Reproduce every line of the rows below word for word, leaving out the pictures.

═════ INFORMATION GIVEN ═════

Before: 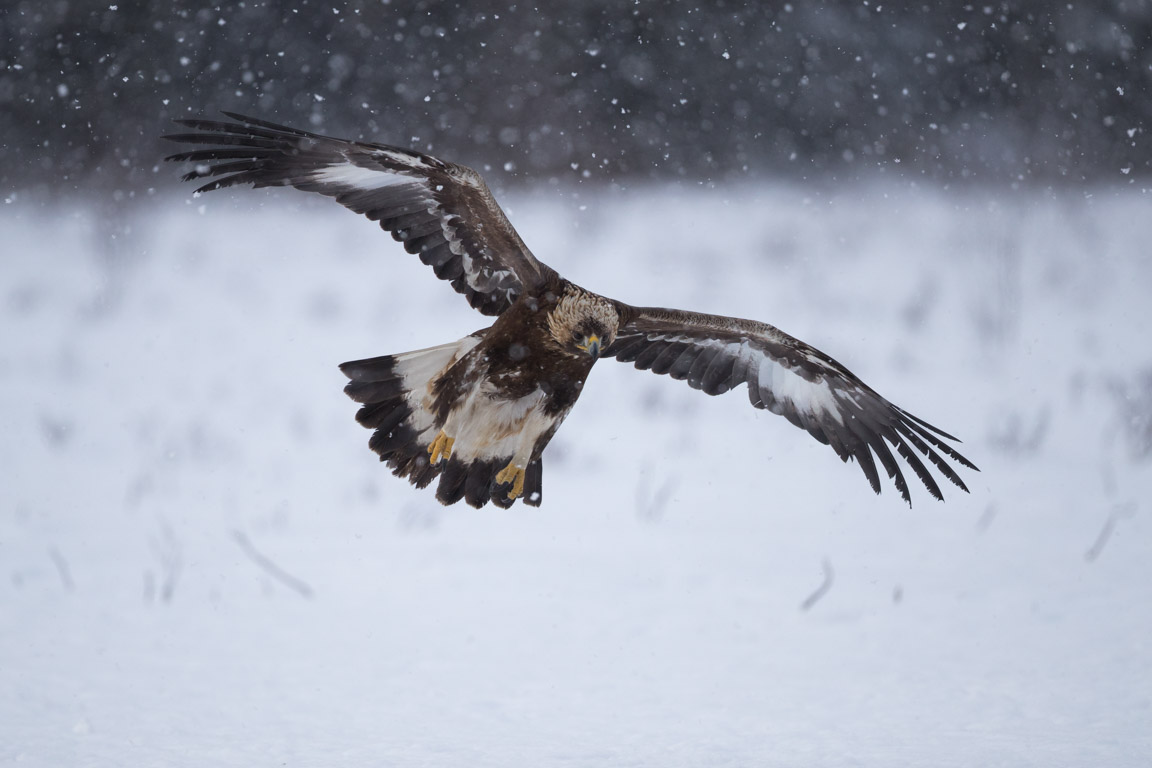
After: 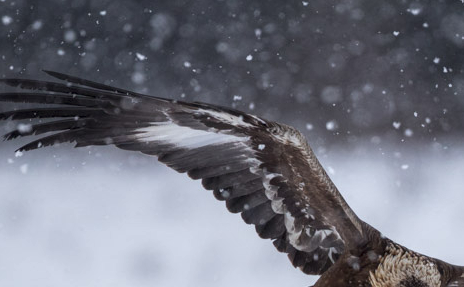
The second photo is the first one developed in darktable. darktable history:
local contrast: highlights 32%, detail 135%
crop: left 15.492%, top 5.427%, right 44.14%, bottom 57.196%
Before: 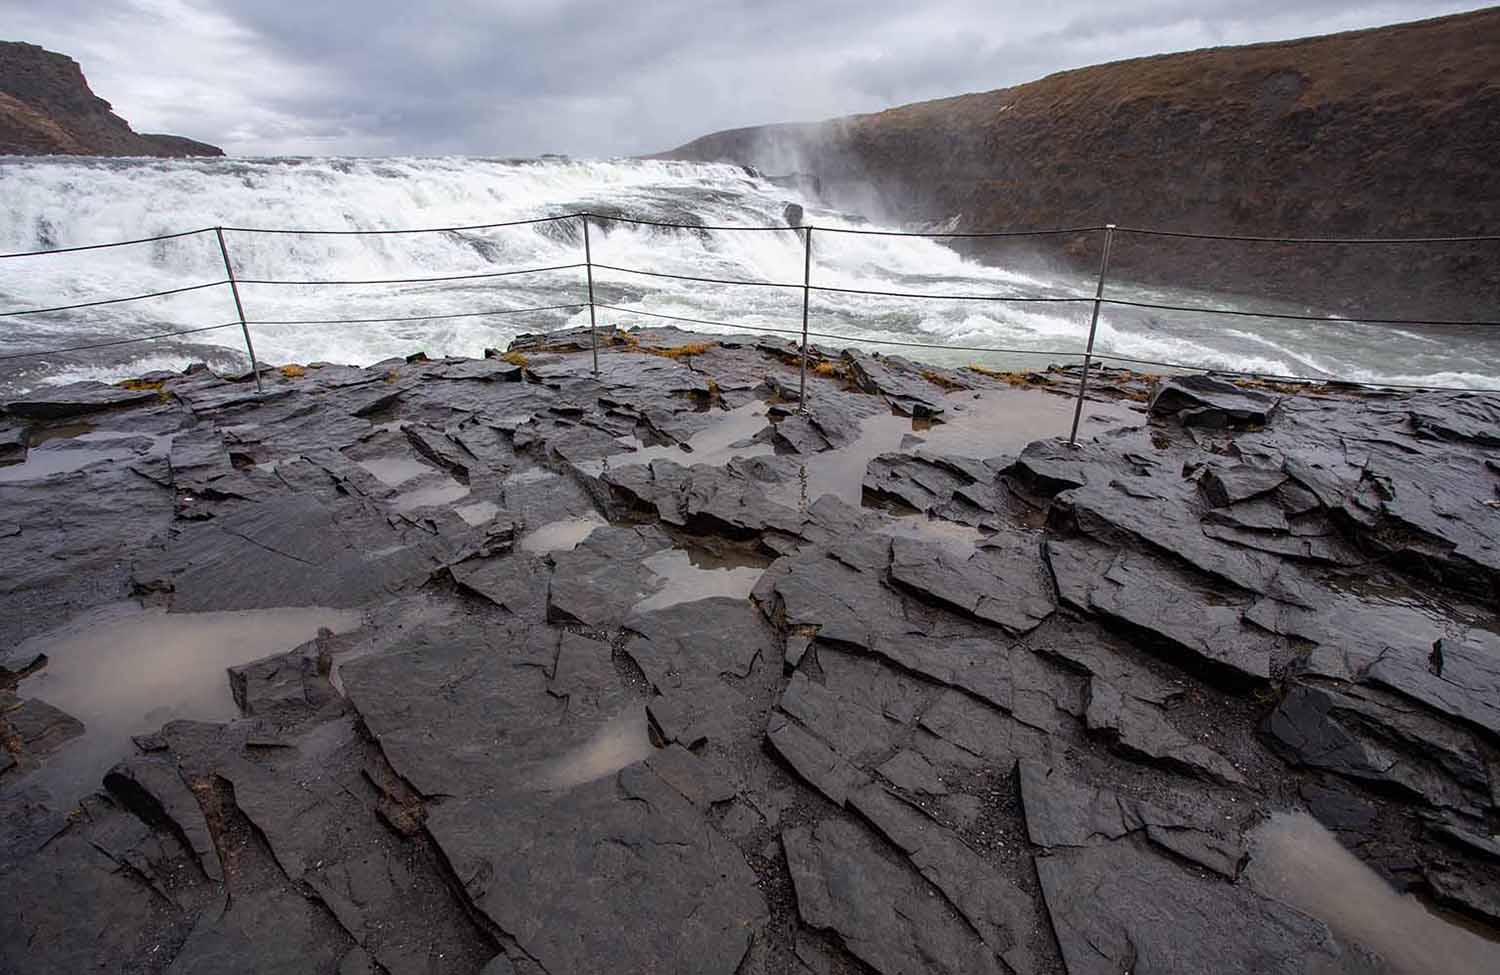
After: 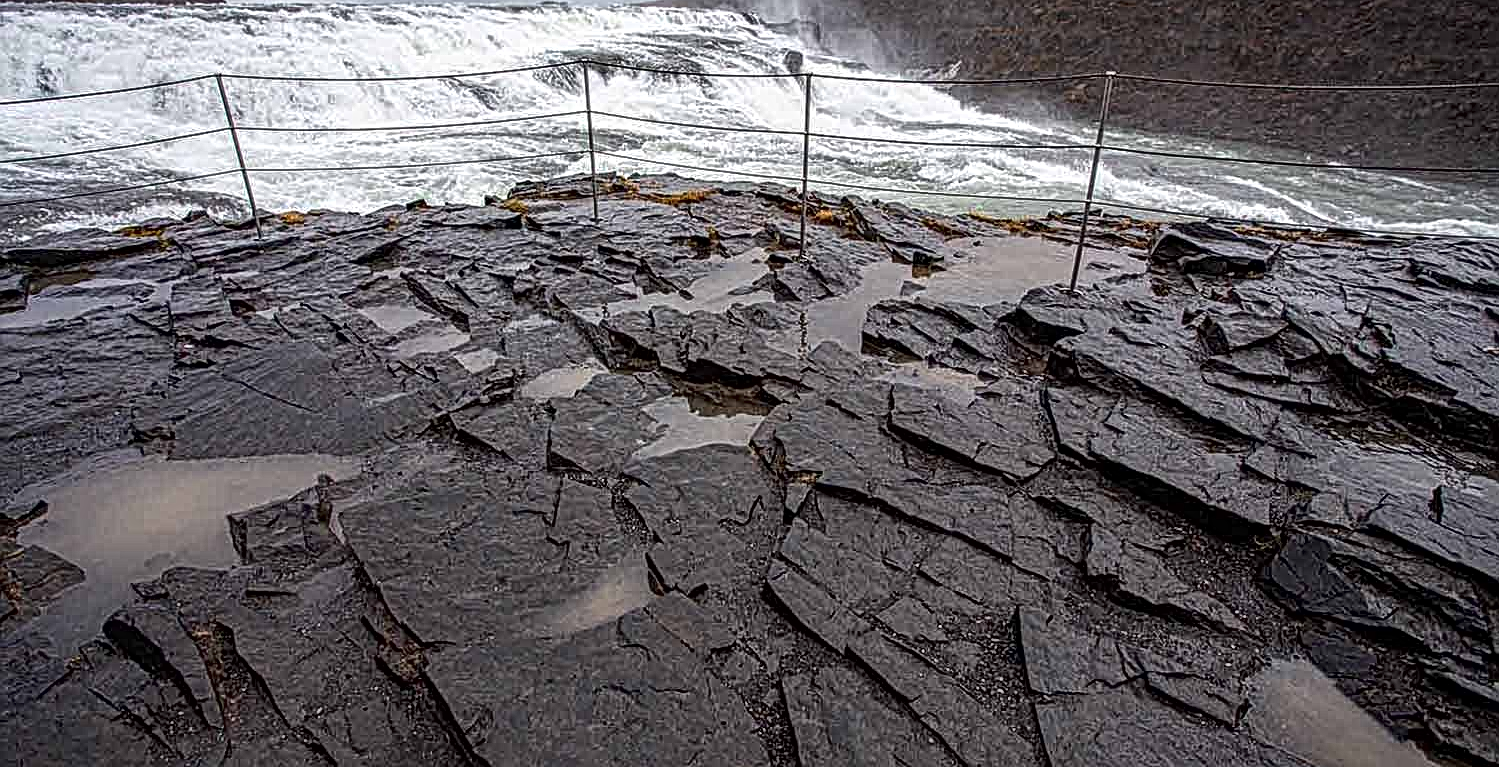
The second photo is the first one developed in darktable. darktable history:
crop and rotate: top 15.774%, bottom 5.506%
local contrast: mode bilateral grid, contrast 20, coarseness 3, detail 300%, midtone range 0.2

═════

• RESULT FOR THIS TASK:
Before: 
After: 
The second photo is the first one developed in darktable. darktable history:
local contrast: highlights 32%, detail 135%
crop: left 15.492%, top 5.427%, right 44.14%, bottom 57.196%
Before: 
After: 
The second photo is the first one developed in darktable. darktable history:
crop and rotate: top 15.774%, bottom 5.506%
local contrast: mode bilateral grid, contrast 20, coarseness 3, detail 300%, midtone range 0.2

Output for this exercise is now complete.